## AIM OF THE EXERCISE
The word "scroll" marks the lines to report; pull each of them from the listing.
*** INPUT RECORDS ***
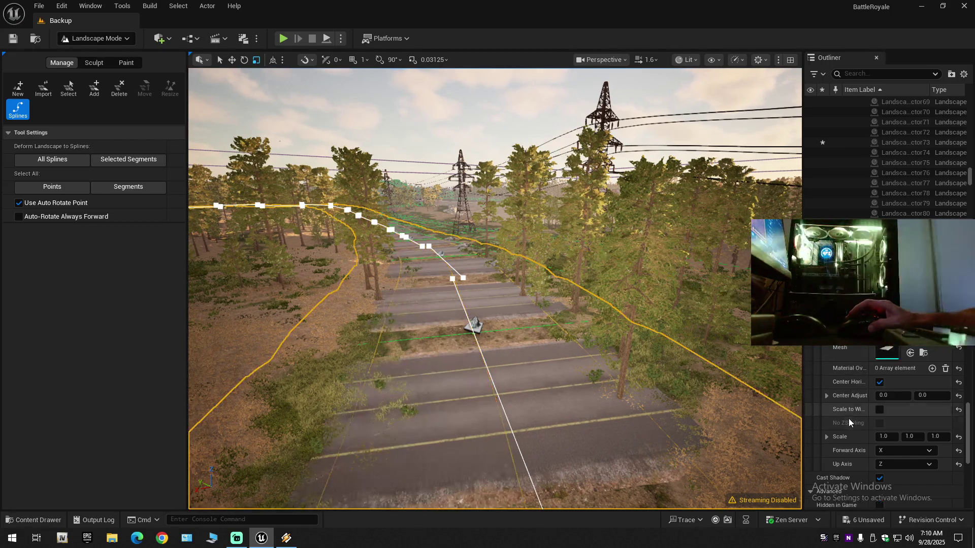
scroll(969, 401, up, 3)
***
*** INPUT RECORDS ***
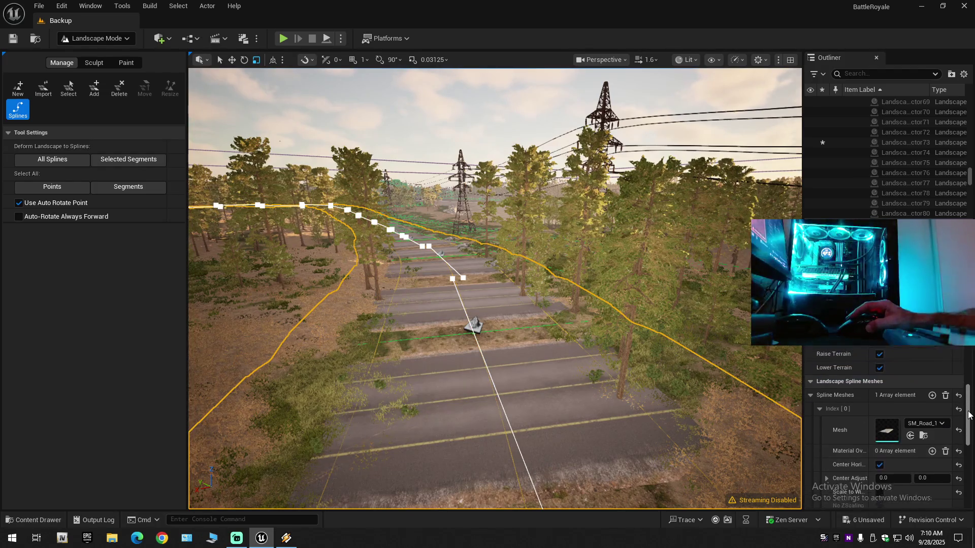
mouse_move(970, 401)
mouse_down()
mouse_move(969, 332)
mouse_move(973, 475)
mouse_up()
***
*** INPUT RECORDS ***
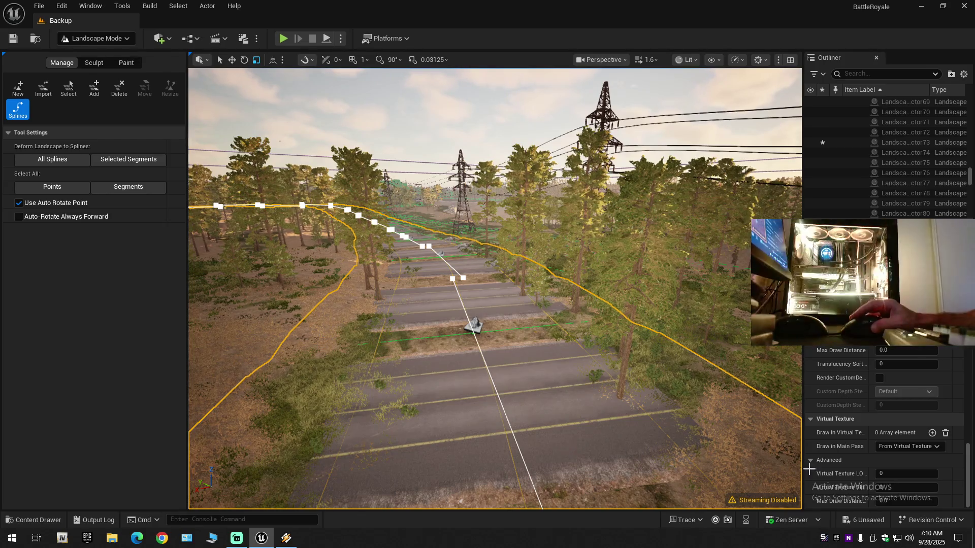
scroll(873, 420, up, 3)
***
## OUTPUT FOR THIS EXERCISE
scroll(969, 401, up, 3)
scroll(873, 420, up, 3)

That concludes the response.